None of the recommendations in c#32 or c#33 helped. In all cases, it ended with root device not found. note: when trying " root=/dev/scd0 liveimg" it did generate a new/extra output: failed: you must specify filesystem type then the all-too-common Can't mount root filesystem When adding 'rdudevdebug' to the kernel cmd line, it generated so much output that it overran my multi-megabyte screen buffer, and it took over 3 mins to get it to the boot failure. Do you want me to reconfigure my console screen so I can catch the full rdudevdebug output, and post it here?

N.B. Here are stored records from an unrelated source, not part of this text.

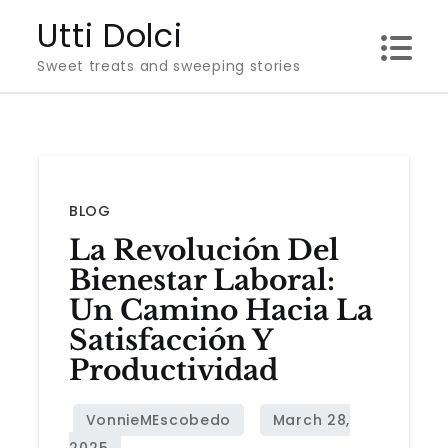
Skip
Utti Dolci
to
Sweet treats and sweeping stories
content
BLOG
La Revolución Del
Bienestar Laboral:
Un Camino Hacia La
Satisfacción Y
Productividad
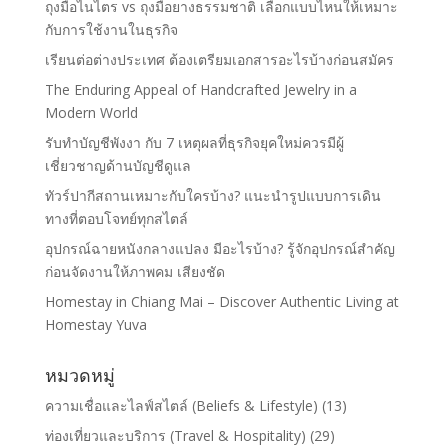
ถุงมือไนไตร vs ถุงมือยางธรรมชาติ เลือกแบบไหนให้เหมาะ
กับการใช้งานในธุรกิจ
เรียนต่อต่างประเทศ ต้องเตรียมเอกสารอะไรบ้างก่อนสมัคร
The Enduring Appeal of Handcrafted Jewelry in a
Modern World
รับทำบัญชีพังงา กับ 7 เหตุผลที่ธุรกิจยุคใหม่ควรมีผู้
เชี่ยวชาญด้านบัญชีดูแล
ทัวร์ปากีสถานเหมาะกับใครบ้าง? แนะนำรูปแบบการเดิน
ทางที่ตอบโจทย์ทุกสไตล์
อุปกรณ์ฉายหนังกลางแปลง มีอะไรบ้าง? รู้จักอุปกรณ์สำคัญ
ก่อนจัดงานให้ภาพคม เสียงชัด
Homestay in Chiang Mai – Discover Authentic Living at
Homestay Yuva
หมวดหมู่
ความเชื่อและไลฟ์สไตล์ (Beliefs & Lifestyle)
(13)
ท่องเที่ยวและบริการ (Travel & Hospitality)
(29)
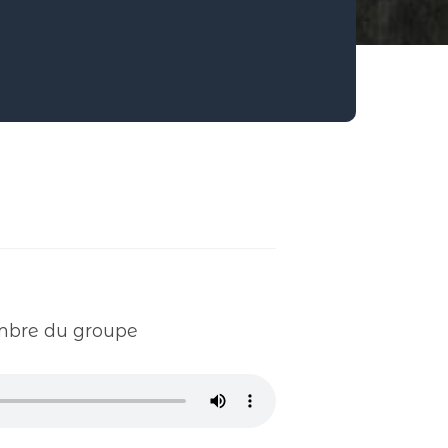
embre du groupe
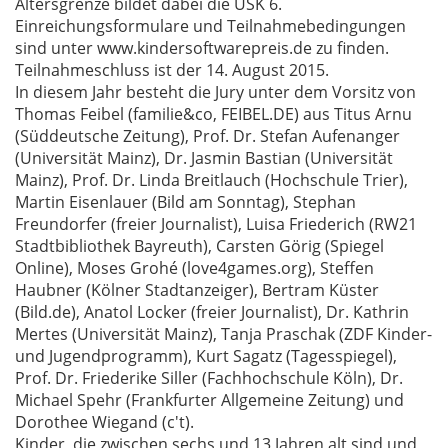
Altersgrenze bildet dabei die USK 6.
Einreichungsformulare und Teilnahmebedingungen
sind unter www.kindersoftwarepreis.de zu finden.
Teilnahmeschluss ist der 14. August 2015.
In diesem Jahr besteht die Jury unter dem Vorsitz von
Thomas Feibel (familie&co, FEIBEL.DE) aus Titus Arnu
(Süddeutsche Zeitung), Prof. Dr. Stefan Aufenanger
(Universität Mainz), Dr. Jasmin Bastian (Universität
Mainz), Prof. Dr. Linda Breitlauch (Hochschule Trier),
Martin Eisenlauer (Bild am Sonntag), Stephan
Freundorfer (freier Journalist), Luisa Friederich (RW21
Stadtbibliothek Bayreuth), Carsten Görig (Spiegel
Online), Moses Grohé (love4games.org), Steffen
Haubner (Kölner Stadtanzeiger), Bertram Küster
(Bild.de), Anatol Locker (freier Journalist), Dr. Kathrin
Mertes (Universität Mainz), Tanja Praschak (ZDF Kinder-
und Jugendprogramm), Kurt Sagatz (Tagesspiegel),
Prof. Dr. Friederike Siller (Fachhochschule Köln), Dr.
Michael Spehr (Frankfurter Allgemeine Zeitung) und
Dorothee Wiegand (c't).
Kinder, die zwischen sechs und 13 Jahren alt sind und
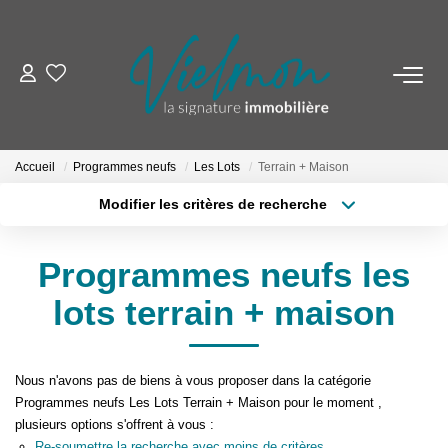
NOS BIENS
Acheter
Accueil
Programmes neufs
Les Lots
Terrain + Maison
Louer
Modifier les critères de recherche
Biens Vendus
Type de transaction
Localisation
Acheter
Localisation
Programmes neufs les lots
Type de bien
ESTIMER
Sélectionnez...
Surface min
terrain + maison
Budget max
Plus de critères
FAIRE GÉRER
Nous n'avons pas de biens à vous proposer dans la catégorie
Créer une alerte
Programmes neufs Les Lots Terrain + Maison pour le moment ,
INVESTISSEURS
plusieurs options s'offrent à vous :
Re-soumettre la recherche avec moins de critères.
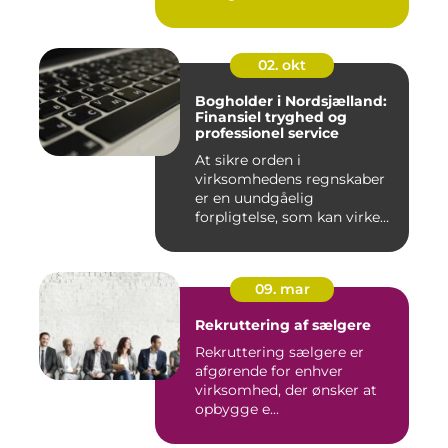
virksomheder forskellen på
ro...
02. okt
Bogholder i Nordsjælland:
Finansiel tryghed og
professionel service
At sikre orden i
virksomhedens regnskaber
er en uundgåelig
forpligtelse, som kan virke
uoversk...
09. mar
Rekruttering af sælgere
Rekruttering sælgere er
afgørende for enhver
virksomhed, der ønsker at
opbygge e...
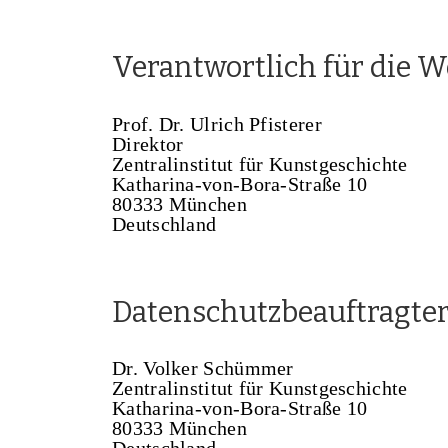
Verantwortlich für die W
Prof. Dr. Ulrich Pfisterer
Direktor
Zentralinstitut für Kunstgeschichte
Katharina-von-Bora-Straße 10
80333 München
Deutschland
Datenschutzbeauftragte
Dr. Volker Schümmer
Zentralinstitut für Kunstgeschichte
Katharina-von-Bora-Straße 10
80333 München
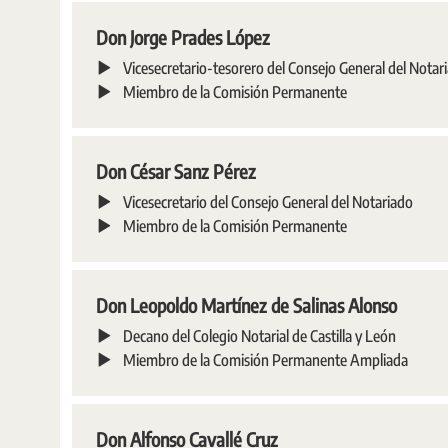
Don Jorge Prades López
Vicesecretario-tesorero del Consejo General del Notar
Miembro de la Comisión Permanente
Don César Sanz Pérez
Vicesecretario del Consejo General del Notariado
Miembro de la Comisión Permanente
Don Leopoldo Martínez de Salinas Alonso
Decano del Colegio Notarial de Castilla y León
Miembro de la Comisión Permanente Ampliada
Don Alfonso Cavallé Cruz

Does it work, if you boot with "rdshell" and mount the cdrom by hand? "failed: you must specify filesystem type" looks like s.th. is wrong...
If I remove rhgb & quiet; add debug & rdshell, it fails to boot & drops into rdshell. at rdshell, I can mount the cdrom using mount /dev/scd0 / and it comes back: mount block device /dev/sr0 is write-protected, mounting read-only ISO 9660 Extensions: Microsoft Joliet Level 3 ISO 9660 Extensions: RRIP_1991A note, an ls -l of /dev/scd0 shows /dev/scd0 -> sr0
ok, before we dig deeper, did you try the final images also?
I burned desktop_x86_64-20091122.16.iso onto a CD and tried it. Same results: no root device found. No /dev/cdrom device file; only /dev/sr0 Able to mount /dev/sr0 as /
ok, then let's try to debug, why udev does not like it. add "rdshell", boot, be dropped to a shell, run: # ls /etc/udev/rules.d /lib/udev/rules.d # udevadm info --query=all --name=/dev/sr0 you can also attach photos of the screen, instead of retyping it
dracut-004-4.fc12 has been submitted as an update for Fedora 12. http://admin.fedoraproject.org/updates/dracut-004-4.fc12
dracut-004-4.fc12 has been pushed to the Fedora 12 testing repository. If problems still persist, please make note of it in this bug report. If you want to test the update, you can install it with su -c 'yum --enablerepo=updates-testing update dracut'. You can provide feedback for this update here: http://admin.fedoraproject.org/updates/F12/FEDORA-2010-1088
dracut-004-4.fc12 has been pushed to the Fedora 12 stable repository. If problems still persist, please make note of it in this bug report.